There are huge disparities between races in Canada—in fact, I think it is one of our most serious problems. Police are five times more likely to use force on an African Canadian than a white Canadian. And Indigenous Canadians die seven years earlier than the national average. But, with a few notable exceptions, there is almost no tension between cultures or religions in Canada. Tamils are not fire-bombing Sinhalese in Toronto. Irish Catholics are not starting bar fights with English Protestants. Muslims and Hindus don’t harass each other in the streets. I could go on. And while you may roll your eyes at this, in the majority of the world, these things can’t be said.
Maybe it’s all the space. Maybe it’s all the feel-good multiculturalism propaganda and virtue signaling. It could be that it’s just too cold to get argy-bargy up here. Whatever the reason, in Canada, multiculturalism has not increased tensions or decreased patriotism. And, if you think it has, as Bernier may, then you likely come from a part of Canada with almost no cultural diversity, as Bernier does, and simply have no reference points to judge.
Second, and this is the thing that aggravates me, as a vocal libertarian why does Maxime Bernier care? I actually really like many of his ideas. His willingness to take on Canada’s ridiculous dairy cartel is almost uniquely reasonable in a Parliament crowded with economic illiterates and shameless panderers (Note: If your MP supports supply management, they are only one or the other. There is no third option.)
But it’s his lonely defence of libertarian ideals that really warms me to the man. I, like him, believe that for the most part we should all be allowed to do whatever the hell we want, as long as it does not harm others or impose significant costs on society. That means I should be able to marry who I choose, smoke what I want and wear whatever comes natural. If that is an Indonesian sarong, and I opt to wear it to the Highland games, so be it. Likewise, if I decide to wrap myself in all things Bengali—or to march in Pride Parade—or convert to Islam— that’s not for the government to encourage nor discourage.

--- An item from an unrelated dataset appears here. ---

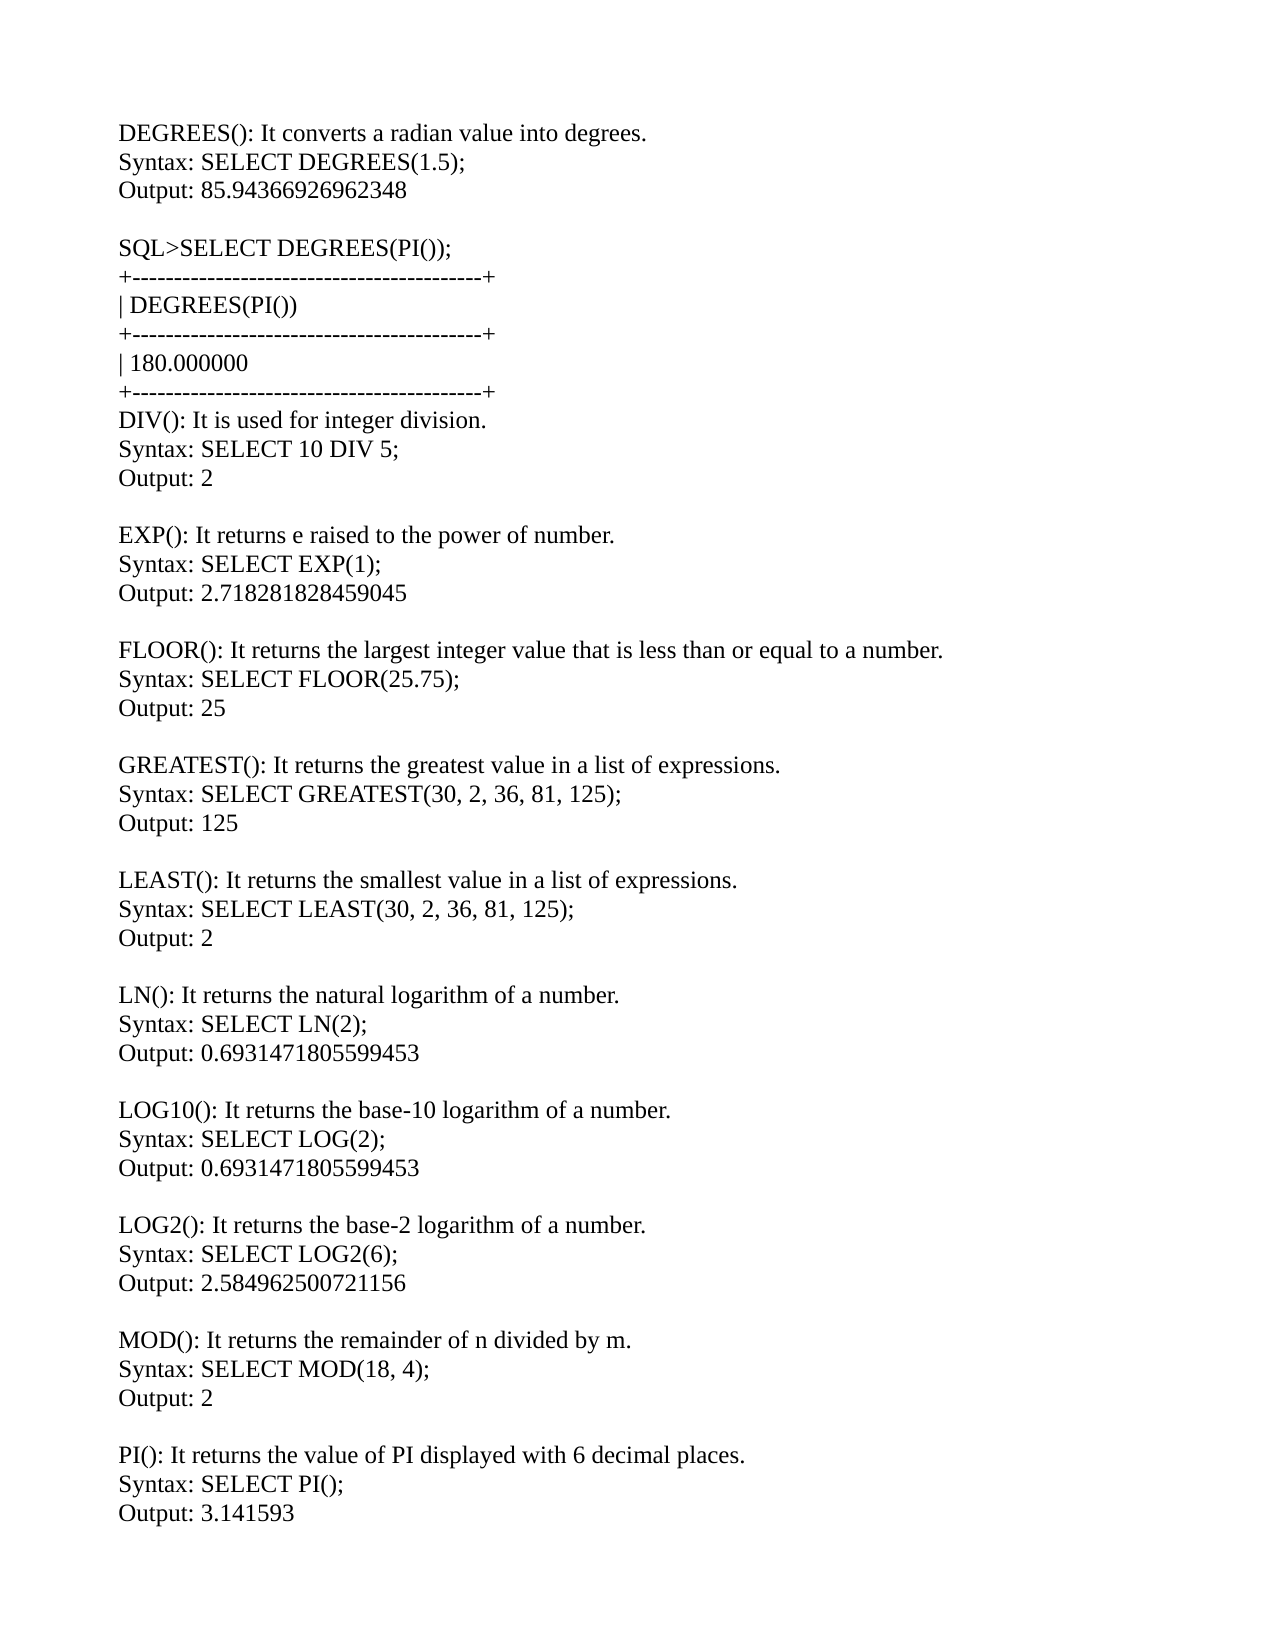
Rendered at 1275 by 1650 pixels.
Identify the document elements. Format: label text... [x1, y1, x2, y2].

text Output: 2.584962500721156 [118, 1268, 1157, 1297]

Maybe there is such a thing as a core Canadian identity. Maybe when I’m wearing flannel and paddling my canoe I make the country stronger. Or maybe I’m just getting myself from one portage to another. I don’t know and I don’t care.
And it’s quite likely this government spends too much time celebrating multiculturalism. But, in practice that means almost nothing. Nothing politicians or bureaucrats can do will increase or decrease the attendance at Folklorama this week.
And yes, our current Prime Minister loves to preen and prose as the progressive princeling, while emoting about “Diversity is our strength”. But he doesn’t know what that even means. None of us do. It is one of those classic political phrases that are so over-used precisely because they are so utterly meaningless. And, when Bernier asks “Where do we draw the line?” the answer is: It doesn’t matter and you (as a libertarian) shouldn’t care. Canadians, as we always have, will decide where the line is on our own.
Honestly, though, I don’t care. Right now, Canada still lacks a functioning navy. Our major trading partner is being led by an erratic con artist. Suicide rates in the north are among the worst in the world. The four hottest years in history were the last four. Opioid deaths increased by 40 per cent last year. I feel these are things that might be worth talking about, even in this lazy August heat. But debating multiculturalism? Again? Let’s give it a pass.